Najważniejsze są fakty

W przekazach o pogromie w Rudnie istnieją pewne rozbieżności np. co do tego, w którym momencie Niemcy dokonali selekcji uwięzionych, jednak -jak podkreśla ks. D. Denisiuk – film ma zwrócić uwagę na fakty: zginęli niewinni ludzie. – Ani w archiwach, ani w IPN-ie nie istnieje opis tego, co wydarzyło się 83 lata temu. Udało się natomiast dotrzeć do dokumentów niemieckich, wydobyć z nich i przetłumaczyć zapis przesłuchań uczestników akcji odwetowej wysłanych do Rudna w maju 1940 r., a złożonych w zupełnie innej sprawie przed niemiecką komisją sądową w Hamburgu w 1966 i 68 r. Dokonał tego płk mgr inż. Jeremi Melnik, pasjonat historii. Przesłuchiwani żołnierze podawali wiele szczegółów, jak ten, że mężczyźni do lasu pędzeni byli trójkami, że przed egzekucją zakładano im paski na szyję i ciągnąc za nie, prowadzono do „dołu śmierci”. Film pokazuje to inaczej, ale trudno odwzorować wszystko. Z drugiej strony trzeba też liczyć się z tym, że autorzy tych zeznań chcieli wybielić siebie przed sądem. Jak mówi J. Melnik – nikt z nich nie przyznawał się do strzelania do więźniów, każdy był tylko „świadkiem”… Nie ma natomiast w tych zeznaniach prawie nic na temat ks. Ryczkowskiego – mówi ks. D. Denisiuk.

 

Rudno pamięta

Mieszkańcy Rudna przez lata pielęgnowali pamięć o swoich bliskich i duszpasterzu, który do końca pozostał przy swoich owcach. W 1945 r. ciała pomordowanych ekshumowano i przeniesiono do wspólnej mogiły, na której kilka lat później stanął wymowny pomnik. Miejsce kaźni upamiętnili głazem, w 2021 r. odnowili pomnik nagrobny. Co roku w ostatnich dniach maja biorą udział w okolicznościowej Mszy św. odprawionej na cmentarzu. W tym roku 30 czerwca po raz pierwszy przeszedł marsz pamięci do lasu Planta, a okoliczności zbiorowego mordu przypomniano, odczytując referat przygotowany przez J. Melnika. Migawka z obchodów bolesnej rocznicy również znajdzie się w filmie.

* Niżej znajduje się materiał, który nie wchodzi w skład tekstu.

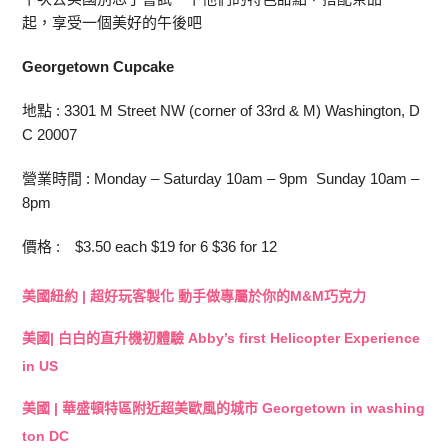
起，享受一個美好的午後吧
Georgetown Cupcake
地點 : 3301 M Street NW (corner of 33rd & M) Washington, D
C 20007
營業時間 : Monday – Saturday 10am – 9pm Sunday 10am –
8pm
價格 : $3.50 each $19 for 6 $36 for 12
美國紐約 | 超好玩客製化 動手做專屬於你的M&M巧克力
美國| 白白的直升機初體驗 Abby’s first Helicopter Experience
in US
美國 | 華盛頓特區附近超美歐風的城市 Georgetown in washing
ton DC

– W ostatnich latach powstał obraz przedstawiający męczeństwo tych ludzi. Został zdjęty na czas remontu kościoła, ale ostatnio wrócił. Jest też tablica upamiętniająca ks. R. Ryczkowskiego, przy której chcemy umieścić jego portret. Myślę, że to dobre miejsce na jeszcze jedną pamiątkę – 19 grudnia 2019 r. na wniosek mieszkańców, władz gminy, parlamentarzystów, proboszcza i Stowarzyszenia „Nasza Wieś” Prezydent RP przyznał ks. R. Ryczkowskiemu pośmiertnie Krzyż Oficerski Orderu Odrodzenia Polski – mówi ks. D. Denisiuk.

Rozpoczęcie montażu filmu zaplanowano na połowę lipca. Przedpremierowy pokaz – wstępnie na wrzesień. – Jestem pewien, że powstanie dobry dokument – podsumowuje ks. D. Denisiuk.